| Problem statement |
Images appear in the records below; leave them out and repeat everything else exactly.

| Given data |
--

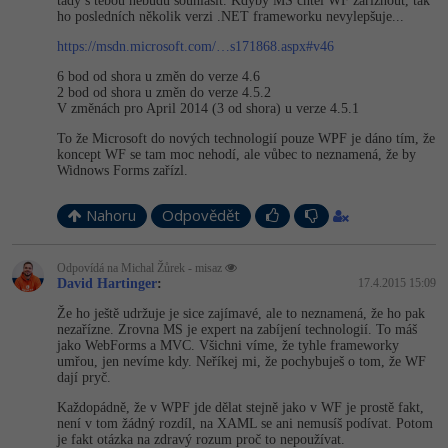
tady s tebou nebudu souhlasit. Kdyby MS chtěl WF zaříznout, tak
ho posledních několik verzi .NET frameworku nevylepšuje...
https://msdn.microsoft.com/…s171868.aspx#v46
6 bod od shora u změn do verze 4.6
2 bod od shora u změn do verze 4.5.2
V změnách pro April 2014 (3 od shora) u verze 4.5.1
To že Microsoft do nových technologií pouze WPF je dáno tím, že
koncept WF se tam moc nehodí, ale vůbec to neznamená, že by
Widnows Forms zařízl.
Nahoru
Odpovědět
Odpovídá na Michal Žůrek - misaz
David Hartinger
:
17.4.2015 15:09
Že ho ještě udržuje je sice zajímavé, ale to neznamená, že ho pak
nezařízne. Zrovna MS je expert na zabíjení technologií. To máš
jako WebForms a MVC. Všichni víme, že tyhle frameworky
umřou, jen nevíme kdy. Neříkej mi, že pochybuješ o tom, že WF
dají pryč.
Každopádně, že v WPF jde dělat stejně jako v WF je prostě fakt,
není v tom žádný rozdíl, na XAML se ani nemusíš podívat. Potom
je fakt otázka na zdravý rozum proč to nepoužívat.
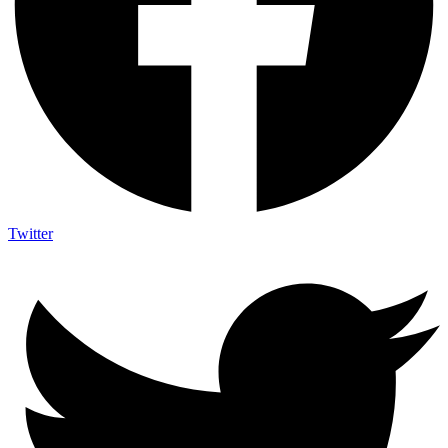
Twitter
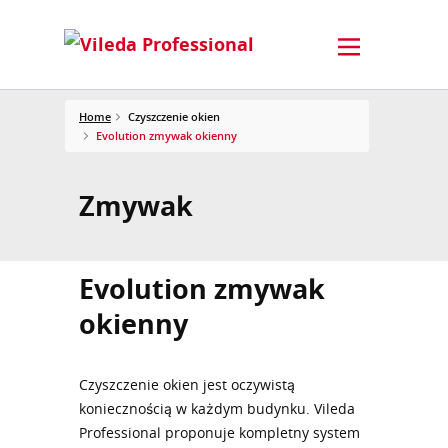
Home
Czyszczenie okien
Evolution zmywak okienny
Zmywak
Evolution zmywak
okienny
Czyszczenie okien jest oczywistą
koniecznością w każdym budynku. Vileda
Professional proponuje kompletny system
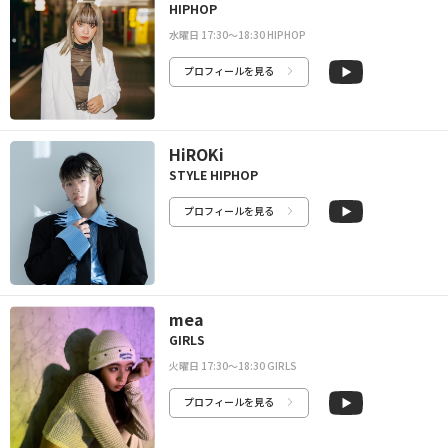
HIPHOP
水曜日 17:30〜18:30 HIPHOP
プロフィールを見る
HiROKi
STYLE HIPHOP
プロフィールを見る
mea
GIRLS
火曜日 17:30〜18:30 GIRLS
プロフィールを見る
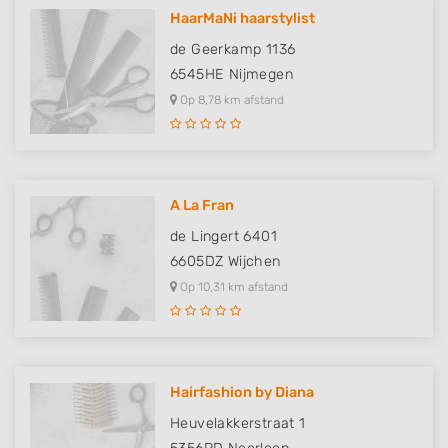
HaarMaNi haarstylist
de Geerkamp 1136
6545HE
Nijmegen
Op 8,78 km afstand
A La Fran
de Lingert 6401
6605DZ
Wijchen
Op 10,31 km afstand
Hairfashion by Diana
Heuvelakkerstraat 1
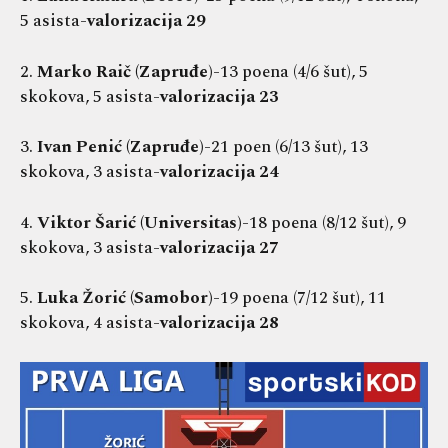
5 asista-
valorizacija 29
2.
Marko Raič (Zapruđe)
-13 poena (4/6 šut), 5
skokova, 5 asista-
valorizacija 23
3.
Ivan Penić (Zapruđe)
-21 poen (6/13 šut), 13
skokova, 3 asista-
valorizacija 24
4.
Viktor Šarić (Universitas)
-18 poena (8/12 šut), 9
skokova, 3 asista-
valorizacija 27
5.
Luka Žorić (Samobor)
-19 poena (7/12 šut), 11
skokova, 4 asista-
valorizacija 28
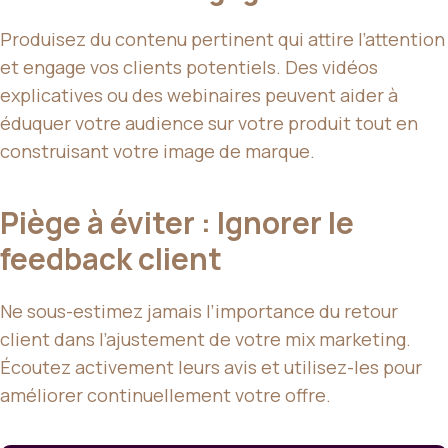
Produisez du contenu pertinent qui attire l’attention
et engage vos clients potentiels. Des vidéos
explicatives ou des webinaires peuvent aider à
éduquer votre audience sur votre produit tout en
construisant votre image de marque.
Piège à éviter : Ignorer le
feedback client
Ne sous-estimez jamais l’importance du retour
client dans l’ajustement de votre mix marketing.
Écoutez activement leurs avis et utilisez-les pour
améliorer continuellement votre offre.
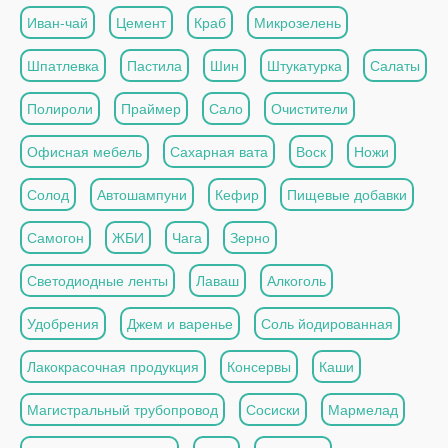
Иван-чай
Цемент
Краб
Микрозелень
Шпатлевка
Пастила
Шин
Штукатурка
Салаты
Полироли
Праймер
Сало
Очистители
Офисная мебель
Сахарная вата
Воск
Ножи
Солод
Автошампуни
Кефир
Пищевые добавки
Самогон
ЖБИ
Чага
Зерно
Светодиодные ленты
Лаваш
Алкоголь
Удобрения
Джем и варенье
Соль йодированная
Лакокрасочная продукция
Консервы
Каши
Магистральный трубопровод
Сосиски
Мармелад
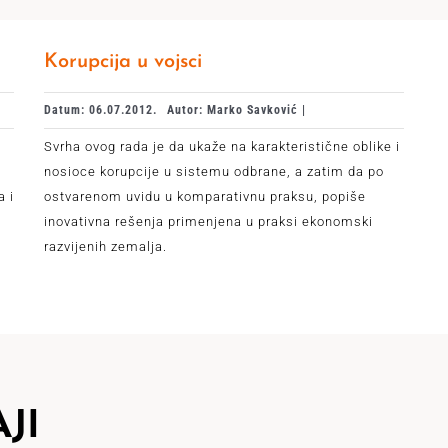
Korupcija u vojsci
Datum: 06.07.2012.
Autor: Marko Savković |
Svrha ovog rada je da ukaže na karakteristične oblike i
nosioce korupcije u sistemu odbrane, a zatim da po
a i
ostvarenom uvidu u komparativnu praksu, popiše
inovativna rešenja primenjena u praksi ekonomski
razvijenih zemalja.
JI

--

| Answer space |
tady s tebou nebudu souhlasit. Kdyby MS chtěl WF zaříznout, tak
ho posledních několik verzi .NET frameworku nevylepšuje...
https://msdn.microsoft.com/…s171868.aspx#v46
6 bod od shora u změn do verze 4.6
2 bod od shora u změn do verze 4.5.2
V změnách pro April 2014 (3 od shora) u verze 4.5.1
To že Microsoft do nových technologií pouze WPF je dáno tím, že
koncept WF se tam moc nehodí, ale vůbec to neznamená, že by
Widnows Forms zařízl.
Nahoru
Odpovědět
Odpovídá na Michal Žůrek - misaz
David Hartinger
:
17.4.2015 15:09
Že ho ještě udržuje je sice zajímavé, ale to neznamená, že ho pak
nezařízne. Zrovna MS je expert na zabíjení technologií. To máš
jako WebForms a MVC. Všichni víme, že tyhle frameworky
umřou, jen nevíme kdy. Neříkej mi, že pochybuješ o tom, že WF
dají pryč.
Každopádně, že v WPF jde dělat stejně jako v WF je prostě fakt,
není v tom žádný rozdíl, na XAML se ani nemusíš podívat. Potom
je fakt otázka na zdravý rozum proč to nepoužívat.
Twitter
Home
Czyszczenie okien
Evolution zmywak okienny
Zmywak
Evolution zmywak
okienny
Czyszczenie okien jest oczywistą
koniecznością w każdym budynku. Vileda
Professional proponuje kompletny system
HIPHOP
水曜日 17:30〜18:30 HIPHOP
プロフィールを見る
HiROKi
STYLE HIPHOP
プロフィールを見る
mea
GIRLS
火曜日 17:30〜18:30 GIRLS
プロフィールを見る
HaarMaNi haarstylist
de Geerkamp 1136
6545HE
Nijmegen
Op 8,78 km afstand
A La Fran
de Lingert 6401
6605DZ
Wijchen
Op 10,31 km afstand
Hairfashion by Diana
Heuvelakkerstraat 1
5 asista-
valorizacija 29
2.
Marko Raič (Zapruđe)
-13 poena (4/6 šut), 5
skokova, 5 asista-
valorizacija 23
3.
Ivan Penić (Zapruđe)
-21 poen (6/13 šut), 13
skokova, 3 asista-
valorizacija 24
4.
Viktor Šarić (Universitas)
-18 poena (8/12 šut), 9
skokova, 3 asista-
valorizacija 27
5.
Luka Žorić (Samobor)
-19 poena (7/12 šut), 11
skokova, 4 asista-
valorizacija 28
Produisez du contenu pertinent qui attire l’attention
et engage vos clients potentiels. Des vidéos
explicatives ou des webinaires peuvent aider à
éduquer votre audience sur votre produit tout en
construisant votre image de marque.
Piège à éviter : Ignorer le
feedback client
Ne sous-estimez jamais l’importance du retour
client dans l’ajustement de votre mix marketing.
Écoutez activement leurs avis et utilisez-les pour
améliorer continuellement votre offre.
Иван-чай
Цемент
Краб
Микрозелень
Шпатлевка
Пастила
Шин
Штукатурка
Салаты
Полироли
Праймер
Сало
Очистители
Офисная мебель
Сахарная вата
Воск
Ножи
Солод
Автошампуни
Кефир
Пищевые добавки
Самогон
ЖБИ
Чага
Зерно
Светодиодные ленты
Лаваш
Алкоголь
Удобрения
Джем и варенье
Соль йодированная
Лакокрасочная продукция
Консервы
Каши
Магистральный трубопровод
Сосиски
Мармелад
Korupcija u vojsci
Datum: 06.07.2012.
Autor: Marko Savković |
Svrha ovog rada je da ukaže na karakteristične oblike i
nosioce korupcije u sistemu odbrane, a zatim da po
a i
ostvarenom uvidu u komparativnu praksu, popiše
inovativna rešenja primenjena u praksi ekonomski
razvijenih zemalja.
JI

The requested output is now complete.